Kannst du den Bunnyhop? Wenn nicht, erst den lernen, und die Technik bei Sprüngen anwenden. Je nach Grösse und Aufbau des Sprungs mehr oder weniger Stark.

Und überdenk nochmals dein Schreibstil hier im Forum.


----------



## man1 (26. Juli 2017)

Was soll an meiner Wortwahl falsch sein? Ist den Damen hier "Popo" lieber?

@bastifunbiker: danke für die ausführliche Erklärung. ich seh das in Tut-Videos schon auch so, dass die Leute da "geduckt" auf den Sprung zufahren und sich dann "abstoßen". Es ist ja auch tatsächlich so, dass man - vielleicht Anfangs immer - den Lenker intuitiv erst mal nach oben zieht, denn man will ja "nach oben". Ich muss mal drauf achten, dass ich mich abstoße. Aber eine Frage bleibt: wenn ich mich aktiv abstoße, drücke ich dann nicht zwangsläufig die Gabel rein? Das würde dann dem entsprechen, was wir in dem Kurs gelernt hatten.
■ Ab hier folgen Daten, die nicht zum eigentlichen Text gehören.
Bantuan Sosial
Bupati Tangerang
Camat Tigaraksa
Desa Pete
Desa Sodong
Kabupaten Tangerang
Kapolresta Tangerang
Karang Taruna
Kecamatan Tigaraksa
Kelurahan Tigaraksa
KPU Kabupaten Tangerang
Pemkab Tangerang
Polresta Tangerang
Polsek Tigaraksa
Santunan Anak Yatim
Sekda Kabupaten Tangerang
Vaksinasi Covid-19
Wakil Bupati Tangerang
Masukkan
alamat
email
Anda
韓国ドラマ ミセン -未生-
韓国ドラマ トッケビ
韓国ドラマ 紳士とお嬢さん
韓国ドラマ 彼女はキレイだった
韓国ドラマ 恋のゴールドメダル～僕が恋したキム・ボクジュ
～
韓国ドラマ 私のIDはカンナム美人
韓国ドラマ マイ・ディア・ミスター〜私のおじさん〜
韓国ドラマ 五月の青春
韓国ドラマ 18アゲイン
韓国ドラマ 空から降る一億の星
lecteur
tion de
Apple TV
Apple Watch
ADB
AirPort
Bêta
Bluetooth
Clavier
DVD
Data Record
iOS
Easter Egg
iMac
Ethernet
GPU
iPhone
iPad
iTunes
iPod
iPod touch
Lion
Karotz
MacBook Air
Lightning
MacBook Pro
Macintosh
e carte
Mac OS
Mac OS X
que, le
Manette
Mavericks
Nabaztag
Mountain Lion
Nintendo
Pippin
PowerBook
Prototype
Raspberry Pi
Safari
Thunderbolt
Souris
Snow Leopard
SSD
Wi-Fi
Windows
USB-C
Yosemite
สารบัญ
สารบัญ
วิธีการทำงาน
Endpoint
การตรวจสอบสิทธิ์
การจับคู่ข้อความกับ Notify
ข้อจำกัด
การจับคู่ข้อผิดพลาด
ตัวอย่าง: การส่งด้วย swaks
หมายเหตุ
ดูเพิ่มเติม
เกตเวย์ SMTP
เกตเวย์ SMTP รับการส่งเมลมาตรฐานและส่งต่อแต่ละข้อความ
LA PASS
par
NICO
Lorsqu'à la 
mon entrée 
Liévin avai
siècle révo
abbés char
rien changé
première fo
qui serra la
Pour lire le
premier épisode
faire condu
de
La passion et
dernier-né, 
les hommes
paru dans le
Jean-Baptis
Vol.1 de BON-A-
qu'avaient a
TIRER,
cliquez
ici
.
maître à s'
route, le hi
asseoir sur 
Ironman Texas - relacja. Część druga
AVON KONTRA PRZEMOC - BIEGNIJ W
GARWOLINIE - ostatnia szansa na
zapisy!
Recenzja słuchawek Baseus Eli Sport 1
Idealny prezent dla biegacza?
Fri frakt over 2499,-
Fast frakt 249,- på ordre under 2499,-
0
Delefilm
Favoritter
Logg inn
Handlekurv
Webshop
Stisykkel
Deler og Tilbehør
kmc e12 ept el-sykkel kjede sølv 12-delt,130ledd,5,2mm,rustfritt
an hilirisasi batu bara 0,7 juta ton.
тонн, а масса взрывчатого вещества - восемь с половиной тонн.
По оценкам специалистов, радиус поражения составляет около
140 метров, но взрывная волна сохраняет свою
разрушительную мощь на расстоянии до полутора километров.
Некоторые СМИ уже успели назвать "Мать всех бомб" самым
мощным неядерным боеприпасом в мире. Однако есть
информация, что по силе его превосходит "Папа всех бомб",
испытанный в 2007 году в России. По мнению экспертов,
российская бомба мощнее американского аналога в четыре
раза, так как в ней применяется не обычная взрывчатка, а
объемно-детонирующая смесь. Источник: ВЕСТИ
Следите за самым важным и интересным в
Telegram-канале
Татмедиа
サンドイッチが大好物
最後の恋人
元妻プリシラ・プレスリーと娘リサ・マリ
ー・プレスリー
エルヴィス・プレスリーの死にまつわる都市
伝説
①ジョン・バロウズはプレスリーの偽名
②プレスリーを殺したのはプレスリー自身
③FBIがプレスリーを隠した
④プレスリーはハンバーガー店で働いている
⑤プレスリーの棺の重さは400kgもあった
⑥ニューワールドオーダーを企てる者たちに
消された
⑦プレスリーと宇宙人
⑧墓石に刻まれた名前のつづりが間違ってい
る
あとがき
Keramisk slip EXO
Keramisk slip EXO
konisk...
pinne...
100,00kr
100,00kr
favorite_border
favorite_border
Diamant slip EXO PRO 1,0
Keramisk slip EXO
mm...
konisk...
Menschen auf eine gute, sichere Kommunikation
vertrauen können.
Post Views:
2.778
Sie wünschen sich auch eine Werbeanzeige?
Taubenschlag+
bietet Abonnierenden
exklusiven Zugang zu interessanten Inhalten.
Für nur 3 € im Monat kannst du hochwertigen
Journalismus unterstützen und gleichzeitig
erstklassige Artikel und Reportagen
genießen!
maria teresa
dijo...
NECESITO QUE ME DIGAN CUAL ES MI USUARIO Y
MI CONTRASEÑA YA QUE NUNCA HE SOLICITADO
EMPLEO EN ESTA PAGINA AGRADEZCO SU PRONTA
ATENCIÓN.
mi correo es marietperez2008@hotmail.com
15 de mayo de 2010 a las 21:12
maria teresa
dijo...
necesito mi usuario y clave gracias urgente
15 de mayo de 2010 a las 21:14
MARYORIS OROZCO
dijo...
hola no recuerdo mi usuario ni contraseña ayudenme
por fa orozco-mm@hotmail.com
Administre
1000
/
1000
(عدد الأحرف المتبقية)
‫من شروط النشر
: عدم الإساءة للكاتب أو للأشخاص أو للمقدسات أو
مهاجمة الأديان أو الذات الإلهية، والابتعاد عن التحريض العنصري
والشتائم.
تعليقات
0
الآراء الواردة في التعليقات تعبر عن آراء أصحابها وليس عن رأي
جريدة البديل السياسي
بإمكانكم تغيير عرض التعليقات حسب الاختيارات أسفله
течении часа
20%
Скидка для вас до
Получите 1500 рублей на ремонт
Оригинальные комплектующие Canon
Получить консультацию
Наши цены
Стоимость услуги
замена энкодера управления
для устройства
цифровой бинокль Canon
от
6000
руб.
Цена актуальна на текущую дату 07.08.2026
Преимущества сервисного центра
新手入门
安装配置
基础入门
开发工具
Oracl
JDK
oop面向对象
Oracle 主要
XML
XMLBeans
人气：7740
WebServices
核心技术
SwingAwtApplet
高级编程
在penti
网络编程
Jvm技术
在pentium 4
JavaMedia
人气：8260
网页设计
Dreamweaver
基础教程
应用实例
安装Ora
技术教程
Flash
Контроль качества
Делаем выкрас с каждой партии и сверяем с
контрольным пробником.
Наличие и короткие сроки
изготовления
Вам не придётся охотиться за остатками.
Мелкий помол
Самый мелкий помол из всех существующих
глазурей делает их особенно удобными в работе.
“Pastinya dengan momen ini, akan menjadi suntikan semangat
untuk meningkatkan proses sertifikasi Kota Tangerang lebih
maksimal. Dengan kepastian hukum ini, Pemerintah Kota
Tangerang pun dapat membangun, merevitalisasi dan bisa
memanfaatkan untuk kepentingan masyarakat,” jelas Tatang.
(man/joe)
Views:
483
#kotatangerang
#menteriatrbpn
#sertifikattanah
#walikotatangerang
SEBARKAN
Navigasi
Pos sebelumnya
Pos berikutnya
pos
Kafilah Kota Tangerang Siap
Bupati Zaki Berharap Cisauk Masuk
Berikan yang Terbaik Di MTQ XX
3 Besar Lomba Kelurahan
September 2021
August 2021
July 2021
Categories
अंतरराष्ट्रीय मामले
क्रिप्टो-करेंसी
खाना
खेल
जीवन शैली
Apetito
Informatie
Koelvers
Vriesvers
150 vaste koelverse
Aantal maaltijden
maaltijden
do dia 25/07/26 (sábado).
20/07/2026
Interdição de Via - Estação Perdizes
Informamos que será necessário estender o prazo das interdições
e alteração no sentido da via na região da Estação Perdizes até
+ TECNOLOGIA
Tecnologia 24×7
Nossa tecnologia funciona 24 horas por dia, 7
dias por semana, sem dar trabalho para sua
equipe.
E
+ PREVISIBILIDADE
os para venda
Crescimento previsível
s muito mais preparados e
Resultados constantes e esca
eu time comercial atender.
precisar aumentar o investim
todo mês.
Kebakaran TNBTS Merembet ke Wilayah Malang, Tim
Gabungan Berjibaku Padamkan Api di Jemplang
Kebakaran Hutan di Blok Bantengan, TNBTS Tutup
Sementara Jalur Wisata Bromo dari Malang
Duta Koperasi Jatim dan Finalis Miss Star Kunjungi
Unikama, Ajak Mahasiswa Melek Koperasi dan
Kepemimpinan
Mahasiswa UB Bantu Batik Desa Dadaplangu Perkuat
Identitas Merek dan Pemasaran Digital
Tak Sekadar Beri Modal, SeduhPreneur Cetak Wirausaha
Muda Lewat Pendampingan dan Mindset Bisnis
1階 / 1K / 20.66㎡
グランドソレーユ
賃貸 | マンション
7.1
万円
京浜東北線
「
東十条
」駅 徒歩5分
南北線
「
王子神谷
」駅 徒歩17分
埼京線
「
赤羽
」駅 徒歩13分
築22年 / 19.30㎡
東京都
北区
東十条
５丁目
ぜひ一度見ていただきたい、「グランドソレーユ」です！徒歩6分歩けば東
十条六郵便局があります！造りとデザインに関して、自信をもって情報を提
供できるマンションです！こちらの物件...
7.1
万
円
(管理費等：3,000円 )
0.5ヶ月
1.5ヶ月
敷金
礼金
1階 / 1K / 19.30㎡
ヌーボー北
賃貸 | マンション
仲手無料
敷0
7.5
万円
@andrewam: Bunndyhop kann ich. aber in vielen Videos hört man auch, dass man diesen eben NICHT auf einen normalen Sprung anwenden soll bzw. diese Technik nicht zwagsläufig auf einen Sprung ummünzen kann. Denn ich muss auch sagen, dass ich da gleich noch mehr Angst hab, dass mir das Heck kommt, wenn ich auch noch dieses mit "hochziehe".


----------



## andrewam (26. Juli 2017)

man1 schrieb:


> Was soll an meiner Wortwahl falsch sein? Ist den Damen hier "Popo" lieber?
> 
> @bastifunbiker: danke für die ausführliche Erklärung. ich seh das in Tut-Videos schon auch so, dass die Leute da "geduckt" auf den Sprung zufahren und sich dann "abstoßen". Es ist ja auch tatsächlich so, dass man - vielleicht Anfangs immer - den Lenker intuitiv erst mal nach oben zieht, denn man will ja "nach oben". Ich muss mal drauf achten, dass ich mich abstoße. Aber eine Frage bleibt: wenn ich mich aktiv abstoße, drücke ich dann nicht zwangsläufig die Gabel rein? Das würde dann dem entsprechen, was wir in dem Kurs gelernt hatten.
> 
> @andrewam: Bunndyhop kann ich. aber in vielen Videos hört man auch, dass man diesen eben NICHT auf einen normalen Sprung anwenden soll bzw. diese Technik nicht zwagsläufig auf einen Sprung ummünzen kann. Denn ich muss auch sagen, dass ich da gleich noch mehr Angst hab, dass mir das Heck kommt, wenn ich auch noch dieses mit "hochziehe".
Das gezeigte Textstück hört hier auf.